TASK PROMPT: Copy the lines word for word, starting at the line that contains "アリーな屋内プールからナイトプールまで" and ending at the line that contains "りたいホテル・コテージ24選".

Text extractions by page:
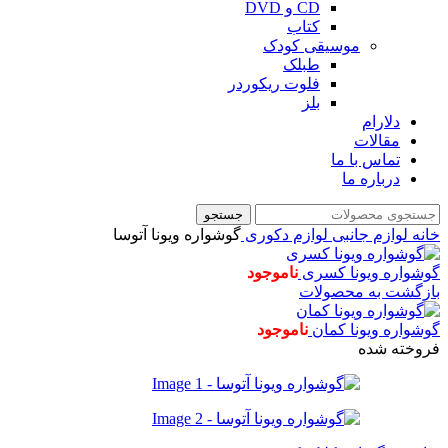
CD و DVD
کتاب
موسیقی کودک
طبلک
فلوت ریکوردر
بلز
دلارام
مقالات
تماس با ما
درباره ما
جستجو
خانه
لوازم جانبی
لوازم دکوری
گوشواره ویونا آتوسا
گوشواره ویونا کسری
ناموجود
بازگشت به محصولات
گوشواره ویونا کمان
ناموجود
فروخته شده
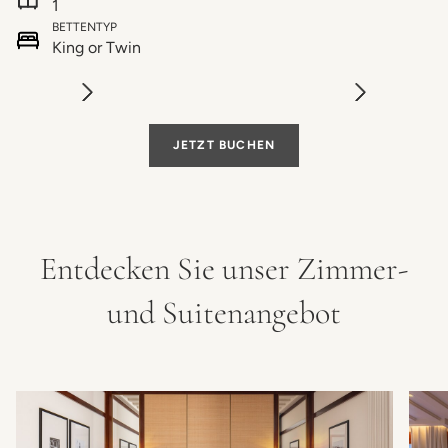
1
BETTENTYP
King or Twin
JETZT BUCHEN
Entdecken Sie unser Zimmer-
und Suitenangebot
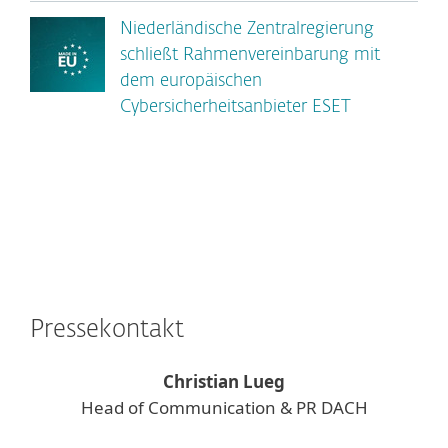
Niederländische Zentralregierung
schließt Rahmenvereinbarung mit
dem europäischen
Cybersicherheitsanbieter ESET
Pressekontakt
Christian Lueg
Head of Communication & PR DACH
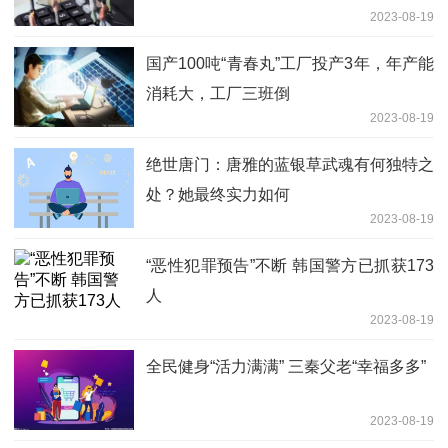
2023-08-19
国产100吨“青春丸”工厂投产3年，年产能
消耗大，工厂三班倒
2023-08-19
绝世唐门：唐雅的蓝银草武魂有何独特之
处？她最终实力如何
2023-08-19
“恶性犯罪预告”不断 韩国警方已抓获173
人
2023-08-19
全民健身“活力满满” 三秦父老“幸福多多”
2023-08-19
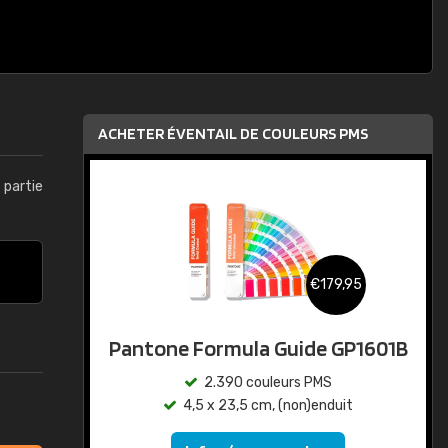
ACHETER ÉVENTAIL DE COULEURS PMS
t partie
€179,95
Pantone Formula Guide GP1601B
2.390 couleurs PMS
4,5 x 23,5 cm, (non)enduit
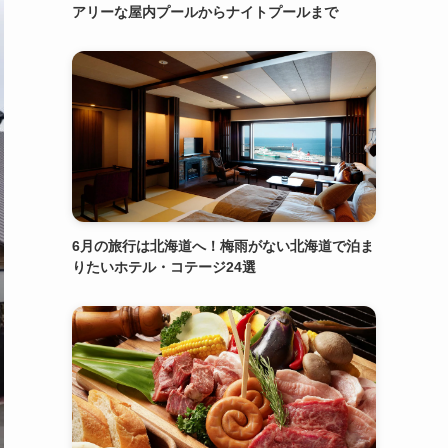
アリーな屋内プールからナイトプールまで
6月の旅行は北海道へ！梅雨がない北海道で泊ま
りたいホテル・コテージ24選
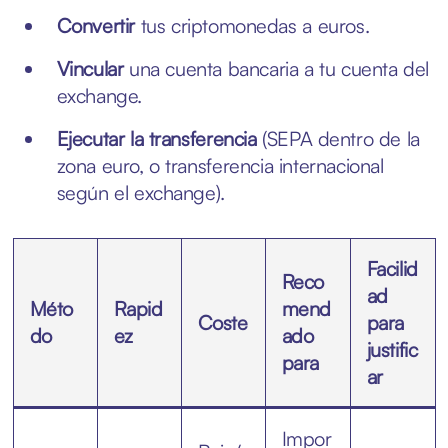
Convertir
tus criptomonedas a euros.
Vincular
una cuenta bancaria a tu cuenta del
exchange.
Ejecutar la transferencia
(SEPA dentro de la
zona euro, o transferencia internacional
según el exchange).
Facilid
Reco
ad
Méto
Rapid
mend
Coste
para
do
ez
ado
justific
para
ar
Impor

TASK SOLUTION:
アリーな屋内プールからナイトプールまで
6月の旅行は北海道へ！梅雨がない北海道で泊ま
りたいホテル・コテージ24選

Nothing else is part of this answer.